As August approaches, I use this time to reflect on my professional learning experiences over the last twelve months. Working at a nonprofit that supports college and career readiness for students across the country, the cycles of learning and professional learning opportunities vary from working in the K-12 sector. I use the month to think of the plans I intend to make as I craft and develop plans that work for the majority of career and technical education teachers I work with each year. The summer is busy and booming with a plethora of learning opportunities within the districts, the state, and the national annual conference. I find true value and importance in the Learning Forward professional learning standards and applying it to my work as an external provider to school districts. The principles focus and center the recommendations I make and implement into the programming. I strive to employ elements of building networking and professional networking communities, leadership sessions, providing each session with data, resources, student outcomes, potential implementation suggestion and key learning designs.  Most recently, I attended a Marriott event and learned about the new trends in event planning and programming for the future. I learned that corporate events are very similar to education events. The language is a bit different, but aligning the content helped me in focusing on the key components in extracting elements to craft high quality professional learning programming.

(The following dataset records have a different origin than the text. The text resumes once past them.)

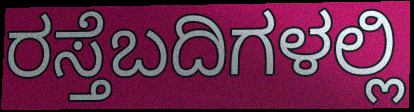
ರಸ್ತೆಬದಿಗಳಲ್ಲಿ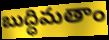
బుద్ధిమతాంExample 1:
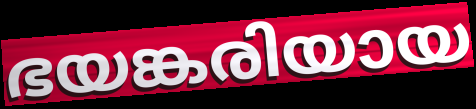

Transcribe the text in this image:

ഭയങ്കരിയായ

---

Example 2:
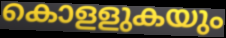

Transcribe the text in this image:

കൊളളുകയും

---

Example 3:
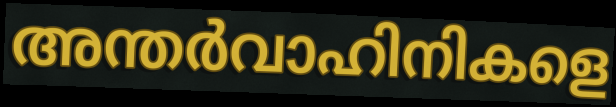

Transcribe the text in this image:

അന്തർവാഹിനികളെ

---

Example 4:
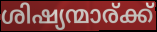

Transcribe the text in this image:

ശിഷ്യന്മാര്ക്ക്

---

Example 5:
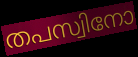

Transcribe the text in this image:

തപസ്വിനോ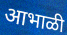
आभाळीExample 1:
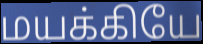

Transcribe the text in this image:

மயக்கியே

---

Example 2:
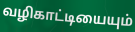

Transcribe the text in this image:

வழிகாட்டியையும்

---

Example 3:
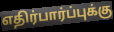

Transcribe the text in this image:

எதிர்பார்ப்புக்கு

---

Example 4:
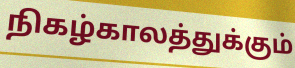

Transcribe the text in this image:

நிகழ்காலத்துக்கும்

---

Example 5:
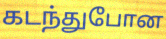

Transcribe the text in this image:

கடந்துபோன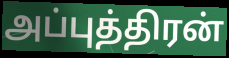
அப்புத்திரன்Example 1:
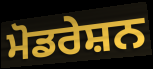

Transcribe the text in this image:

ਮੋਡਰੇਸ਼ਨ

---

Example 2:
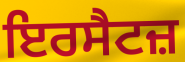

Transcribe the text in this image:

ਇਰਸੈਟਜ਼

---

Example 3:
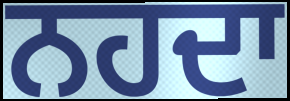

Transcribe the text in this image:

ਨਹਦਾ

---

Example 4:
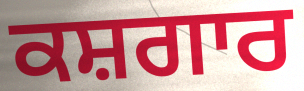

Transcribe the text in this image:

ਕਸ਼ਗਾਰ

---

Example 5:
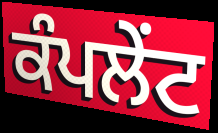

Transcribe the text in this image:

ਕੰਪਲੇਂਟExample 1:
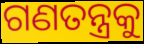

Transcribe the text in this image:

ଗଣତନ୍ତ୍ରକୁ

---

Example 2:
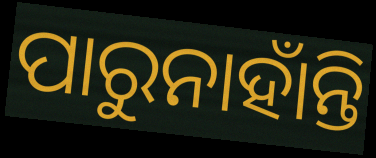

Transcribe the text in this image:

ପାରୁନାହାଁନ୍ତି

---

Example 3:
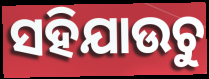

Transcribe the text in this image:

ସହିଯାଉଚୁ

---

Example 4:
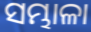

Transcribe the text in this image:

ସମ୍ଭାଳା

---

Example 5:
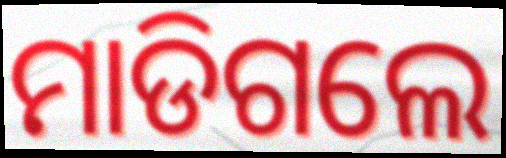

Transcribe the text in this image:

ମାଡିଗଲେ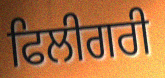
ਫਿਲੀਗਰੀ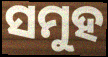
ସମୁହ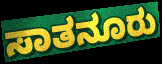
ಸಾತನೂರುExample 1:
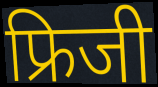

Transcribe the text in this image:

फ्रिजी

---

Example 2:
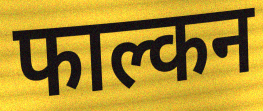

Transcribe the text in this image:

फाल्कन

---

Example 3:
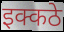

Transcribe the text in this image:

इक्कठे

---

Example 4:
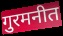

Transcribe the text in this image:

गुरमनीत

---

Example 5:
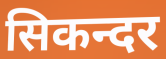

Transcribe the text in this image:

सिकन्दर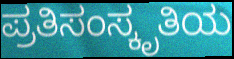
ಪ್ರತಿಸಂಸ್ಕೃತಿಯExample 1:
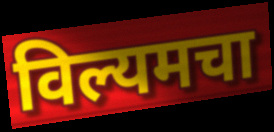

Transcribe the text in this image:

विल्यमचा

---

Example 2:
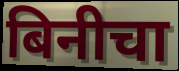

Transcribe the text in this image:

बिनीचा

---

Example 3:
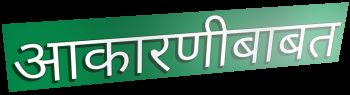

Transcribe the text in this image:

आकारणीबाबत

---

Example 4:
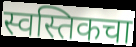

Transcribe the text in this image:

स्वस्तिकचा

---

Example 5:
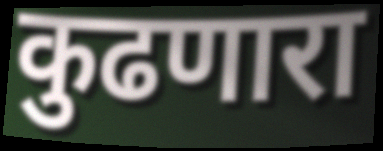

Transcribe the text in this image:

कुढणारा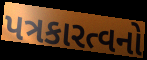
પત્રકારત્વનો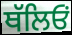
ਥੱਲਿਓਂ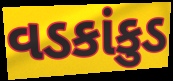
વડકાંકુડ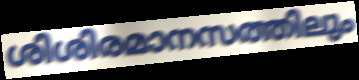
ശിശിരമാനസത്തിലുംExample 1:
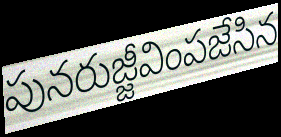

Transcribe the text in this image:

పునరుజ్జీవింపజేసిన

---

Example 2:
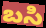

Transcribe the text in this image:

బసి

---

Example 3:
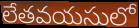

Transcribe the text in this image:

లేతవయసులో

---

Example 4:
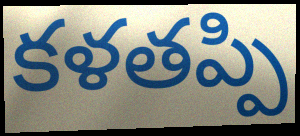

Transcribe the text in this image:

కళతప్పి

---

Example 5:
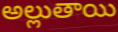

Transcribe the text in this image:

అల్లుతాయి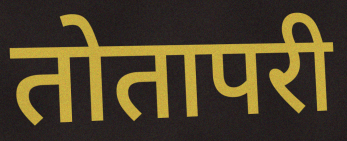
तोतापरी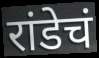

The 5 sessions included the following:

  • Emotional Intelligence
  • Orchestrated Serendipity
  • Multi-modal design
  • Bigger than Oneself
  • Clear Sense of Place

Each session embodied the concept on the user end and helped me think through what is possible for educators to attend professional learning events that I coordinate that use these key concepts as a driving force. There are ways to create sessions that use the concepts and address financial implications, or even logistical implications. When educators leave the classroom and take time away from other areas of their lives I want to make sure that the moments of learning are meaningful and the take aways are impactful. Working on designing space that is comfortable and creative is an area I have spent the last few years researching and inquiring about across the country, this year I was able to implement a two-sided lounge with a variety of furniture that made networking easier for participants. Each conference I lead has a theme, but the new concept I will try moving forward is to try to lead the team in creating social impact and meaningful engagement, it is a huge concept and will have long lasting impact beyond the conference and attendees can take that concept to their school community. Finally, an important concept to think through when planning conferences is the actual location and bringing in the spirit of the city or state into the event.

I was truly pleased to see that these concepts were transferable to my world as a professional learning developer in merging these ideas with Learning Forward’s professional learning standards.